Il 48 enne va avanti «stringendo e stringendo. Ma già la prossima settimana non so neanche io come fare. Ho due figli, uno va alla scuola privata, che vuole essere pagata. Mia moglie pure lei non ha lo stipendio. Ho anche il mutuo da pagare. Non è facile. Ho colleghi con situazioni anche peggiori». Antonio inoltre, per questioni Isee, non ha nemmeno accesso al buono spesa. «Da quando ho 18 anni lavoro, non mi è mai successa una cosa del genere. Poteva succedere che un mese di stipendio si rimandasse. Anche io ho avuto una piccola azienda e conosco i problemi. Ma una cosa così mai. Siamo in quattro chiusi dentro casa. Nervosismo alle stelle perché quando cominci a non avere economia non è facile. Poi lo Stato non ci aiuta per niente.
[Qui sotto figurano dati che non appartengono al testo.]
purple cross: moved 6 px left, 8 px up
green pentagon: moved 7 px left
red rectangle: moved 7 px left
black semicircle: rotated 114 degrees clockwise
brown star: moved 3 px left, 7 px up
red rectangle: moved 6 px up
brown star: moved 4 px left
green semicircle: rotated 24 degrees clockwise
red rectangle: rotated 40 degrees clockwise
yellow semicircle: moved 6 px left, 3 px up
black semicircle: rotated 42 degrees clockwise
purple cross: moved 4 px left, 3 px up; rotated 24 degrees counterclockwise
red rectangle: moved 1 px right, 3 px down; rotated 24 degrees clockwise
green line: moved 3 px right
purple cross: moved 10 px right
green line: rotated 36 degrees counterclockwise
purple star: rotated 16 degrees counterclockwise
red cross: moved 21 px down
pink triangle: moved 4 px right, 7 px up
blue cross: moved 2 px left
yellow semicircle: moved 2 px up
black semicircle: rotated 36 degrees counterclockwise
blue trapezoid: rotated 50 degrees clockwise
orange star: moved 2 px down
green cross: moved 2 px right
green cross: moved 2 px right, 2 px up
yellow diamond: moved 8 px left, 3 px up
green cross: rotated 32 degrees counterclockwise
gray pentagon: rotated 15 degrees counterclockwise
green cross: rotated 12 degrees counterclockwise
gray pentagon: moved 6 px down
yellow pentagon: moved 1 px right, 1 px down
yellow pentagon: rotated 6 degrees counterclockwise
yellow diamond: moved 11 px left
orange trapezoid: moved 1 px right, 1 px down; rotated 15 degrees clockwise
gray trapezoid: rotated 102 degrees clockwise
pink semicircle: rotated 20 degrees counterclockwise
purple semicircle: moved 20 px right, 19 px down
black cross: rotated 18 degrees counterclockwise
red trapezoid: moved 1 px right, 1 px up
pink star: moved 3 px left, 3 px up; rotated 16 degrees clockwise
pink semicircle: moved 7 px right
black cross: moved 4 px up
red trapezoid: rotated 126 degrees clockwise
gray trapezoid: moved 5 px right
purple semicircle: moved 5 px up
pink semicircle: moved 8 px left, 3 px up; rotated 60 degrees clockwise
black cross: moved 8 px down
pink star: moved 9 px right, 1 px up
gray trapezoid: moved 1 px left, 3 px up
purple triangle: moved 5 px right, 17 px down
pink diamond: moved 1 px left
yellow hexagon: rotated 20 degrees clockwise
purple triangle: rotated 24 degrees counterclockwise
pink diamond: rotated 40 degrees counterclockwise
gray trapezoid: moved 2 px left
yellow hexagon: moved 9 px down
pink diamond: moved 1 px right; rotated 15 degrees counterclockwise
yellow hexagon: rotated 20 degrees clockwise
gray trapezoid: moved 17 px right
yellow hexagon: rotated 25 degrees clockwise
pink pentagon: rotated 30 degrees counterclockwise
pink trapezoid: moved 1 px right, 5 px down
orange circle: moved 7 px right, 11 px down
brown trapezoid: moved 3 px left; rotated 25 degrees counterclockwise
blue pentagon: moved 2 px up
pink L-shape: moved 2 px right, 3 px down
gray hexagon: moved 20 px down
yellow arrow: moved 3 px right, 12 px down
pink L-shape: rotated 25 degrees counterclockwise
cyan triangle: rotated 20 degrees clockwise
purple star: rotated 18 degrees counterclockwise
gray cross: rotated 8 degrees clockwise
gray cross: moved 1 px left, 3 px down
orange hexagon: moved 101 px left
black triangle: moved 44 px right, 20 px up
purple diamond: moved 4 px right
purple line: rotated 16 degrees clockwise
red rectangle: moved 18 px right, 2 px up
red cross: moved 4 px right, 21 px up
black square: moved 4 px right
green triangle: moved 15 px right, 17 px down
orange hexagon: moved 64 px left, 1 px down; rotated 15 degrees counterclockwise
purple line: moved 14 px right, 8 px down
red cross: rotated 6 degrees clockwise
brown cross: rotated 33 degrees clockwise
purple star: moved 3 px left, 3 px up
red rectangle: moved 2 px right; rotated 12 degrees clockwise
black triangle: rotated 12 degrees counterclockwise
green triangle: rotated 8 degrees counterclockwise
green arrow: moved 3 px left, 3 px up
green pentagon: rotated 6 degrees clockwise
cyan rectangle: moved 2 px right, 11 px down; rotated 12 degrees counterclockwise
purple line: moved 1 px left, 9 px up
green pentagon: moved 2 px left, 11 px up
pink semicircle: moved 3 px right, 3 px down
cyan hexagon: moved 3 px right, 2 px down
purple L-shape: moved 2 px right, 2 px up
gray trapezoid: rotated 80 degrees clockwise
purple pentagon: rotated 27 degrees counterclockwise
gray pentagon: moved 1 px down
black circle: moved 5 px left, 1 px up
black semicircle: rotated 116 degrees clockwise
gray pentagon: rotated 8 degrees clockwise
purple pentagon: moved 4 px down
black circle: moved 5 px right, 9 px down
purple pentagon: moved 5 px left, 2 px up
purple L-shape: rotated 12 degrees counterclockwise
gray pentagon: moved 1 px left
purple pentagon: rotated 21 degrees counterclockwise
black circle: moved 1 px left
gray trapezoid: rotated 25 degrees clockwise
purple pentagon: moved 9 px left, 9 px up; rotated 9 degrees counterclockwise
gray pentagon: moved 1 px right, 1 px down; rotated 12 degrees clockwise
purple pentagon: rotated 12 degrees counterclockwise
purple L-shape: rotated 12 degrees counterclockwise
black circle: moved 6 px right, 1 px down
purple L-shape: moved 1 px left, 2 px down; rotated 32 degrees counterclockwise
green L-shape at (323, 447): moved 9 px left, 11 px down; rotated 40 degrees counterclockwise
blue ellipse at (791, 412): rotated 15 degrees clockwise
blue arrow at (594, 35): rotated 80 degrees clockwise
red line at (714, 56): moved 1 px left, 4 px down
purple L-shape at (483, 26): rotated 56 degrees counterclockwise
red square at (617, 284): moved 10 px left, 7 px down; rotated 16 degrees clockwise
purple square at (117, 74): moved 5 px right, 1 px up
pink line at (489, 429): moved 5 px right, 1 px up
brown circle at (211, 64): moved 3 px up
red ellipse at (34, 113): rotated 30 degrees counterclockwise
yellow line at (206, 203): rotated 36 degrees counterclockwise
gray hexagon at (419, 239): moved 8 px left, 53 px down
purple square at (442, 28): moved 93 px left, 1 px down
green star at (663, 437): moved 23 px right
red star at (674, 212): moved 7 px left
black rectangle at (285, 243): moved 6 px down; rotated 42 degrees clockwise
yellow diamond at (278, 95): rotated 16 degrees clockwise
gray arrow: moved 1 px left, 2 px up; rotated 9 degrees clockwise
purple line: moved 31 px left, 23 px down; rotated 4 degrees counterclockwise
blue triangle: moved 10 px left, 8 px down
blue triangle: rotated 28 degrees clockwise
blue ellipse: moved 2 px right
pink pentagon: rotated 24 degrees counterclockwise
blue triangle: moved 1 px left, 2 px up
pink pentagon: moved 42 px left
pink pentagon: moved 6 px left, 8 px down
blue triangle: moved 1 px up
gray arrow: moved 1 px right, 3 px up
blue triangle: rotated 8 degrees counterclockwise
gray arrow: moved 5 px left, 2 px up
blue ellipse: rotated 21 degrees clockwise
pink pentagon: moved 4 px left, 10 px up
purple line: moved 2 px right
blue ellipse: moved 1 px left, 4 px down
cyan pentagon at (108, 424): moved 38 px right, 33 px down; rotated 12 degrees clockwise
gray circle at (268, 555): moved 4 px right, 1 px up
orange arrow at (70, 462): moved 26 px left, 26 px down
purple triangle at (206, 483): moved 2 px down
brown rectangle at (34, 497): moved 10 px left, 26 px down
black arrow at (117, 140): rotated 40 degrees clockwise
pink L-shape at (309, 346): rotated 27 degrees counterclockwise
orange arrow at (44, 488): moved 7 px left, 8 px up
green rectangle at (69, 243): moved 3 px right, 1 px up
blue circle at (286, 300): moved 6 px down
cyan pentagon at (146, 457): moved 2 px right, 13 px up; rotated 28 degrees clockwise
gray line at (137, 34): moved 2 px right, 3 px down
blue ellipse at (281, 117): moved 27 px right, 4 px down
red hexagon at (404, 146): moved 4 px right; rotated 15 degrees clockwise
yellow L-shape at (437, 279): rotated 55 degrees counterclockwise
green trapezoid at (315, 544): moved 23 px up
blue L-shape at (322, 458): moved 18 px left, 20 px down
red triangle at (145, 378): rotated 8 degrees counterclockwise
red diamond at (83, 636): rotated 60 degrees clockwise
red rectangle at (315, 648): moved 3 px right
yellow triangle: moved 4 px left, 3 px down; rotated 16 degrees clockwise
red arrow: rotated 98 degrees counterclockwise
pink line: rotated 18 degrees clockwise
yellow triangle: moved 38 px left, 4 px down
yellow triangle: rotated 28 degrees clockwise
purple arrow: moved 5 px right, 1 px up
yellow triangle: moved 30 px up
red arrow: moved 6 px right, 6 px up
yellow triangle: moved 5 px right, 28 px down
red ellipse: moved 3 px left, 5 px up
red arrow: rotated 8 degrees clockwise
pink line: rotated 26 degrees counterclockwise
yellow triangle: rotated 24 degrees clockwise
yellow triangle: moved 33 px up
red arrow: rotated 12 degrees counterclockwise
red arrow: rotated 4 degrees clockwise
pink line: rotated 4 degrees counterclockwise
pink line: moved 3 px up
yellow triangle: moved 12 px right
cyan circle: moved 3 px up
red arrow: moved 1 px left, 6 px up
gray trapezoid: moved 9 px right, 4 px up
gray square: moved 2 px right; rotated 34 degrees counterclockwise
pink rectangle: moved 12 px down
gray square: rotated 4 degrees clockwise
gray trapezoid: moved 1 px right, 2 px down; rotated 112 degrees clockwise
Ho amici che stanno in America, eccome se sono aiutati. Invece qui le bollette arrivano salate uguale, ho fatto domanda per bloccare il mutuo e ora mi faranno sapere altrimenti non so come pagare. Sono rimasto con 300 euro, finite quelle sono senza una lira. Se tutto va bene, ci hanno detto, se ne riparla il 5 di maggio. E anche in quel caso di soldi se ne riparla il 17 giugno. Come andiamo avanti questi giorni se l’Inps non ci manda niente? Dobbiamo rubare? Io per i miei figli potrei arrivare a questo ma mi auguro di no. Come me c’è anche chi sta peggio. C’è qualcuno che ha finito veramente tutto».
Massimo De Luca, segretario della Fillea Cgil, vede avverarsi i peggiori timori espressi dal sindacato la settimana scorsa: «Nove aziende su dieci non anticipano la cassa integrazione. Lo stesso Legnini si augurava che il decreto aiutasse sì le imprese con la liquidità, ma servisse anche a pagare gli stipendi e anticipare la cassa integrazione. L’imprenditore edile non ha fette di mercato da perdere in 30 giorni, ha semplicemente un blocco del lavoro e poi riprende a lavorare. Quindi la decisione di non anticipare la cassa è veramente grave. Il virus conferma che siamo egoisti e che ognuno pensa per sé. E gli imprenditori edili della nostra provincia sono un esempio concreto – prosegue De Luca -. Vogliono essere ladri di futuro? Tentiamo di riportare sulla retta via il sistema. Questi operai tra mille difficoltà hanno avuto, grazie alle Casse edili, un aiuto che arriverà entro fine mese. Ma, ottenuto quello che si voleva, anche con l’aiuto del sindacato, bisogna che le aziende anticipino la cassa integrazione. Invece ancora oggi la parte debole del sistema deve sperare nell’aiuto dell’Inps. Che ringraziamo per lo sforzo enorme. È un ente messo a dura prova, sappiamo quanti milioni di domande sono arrivate. Il settore edile, enormemente aiutato in questa fase, non ha fatto quello che doveva».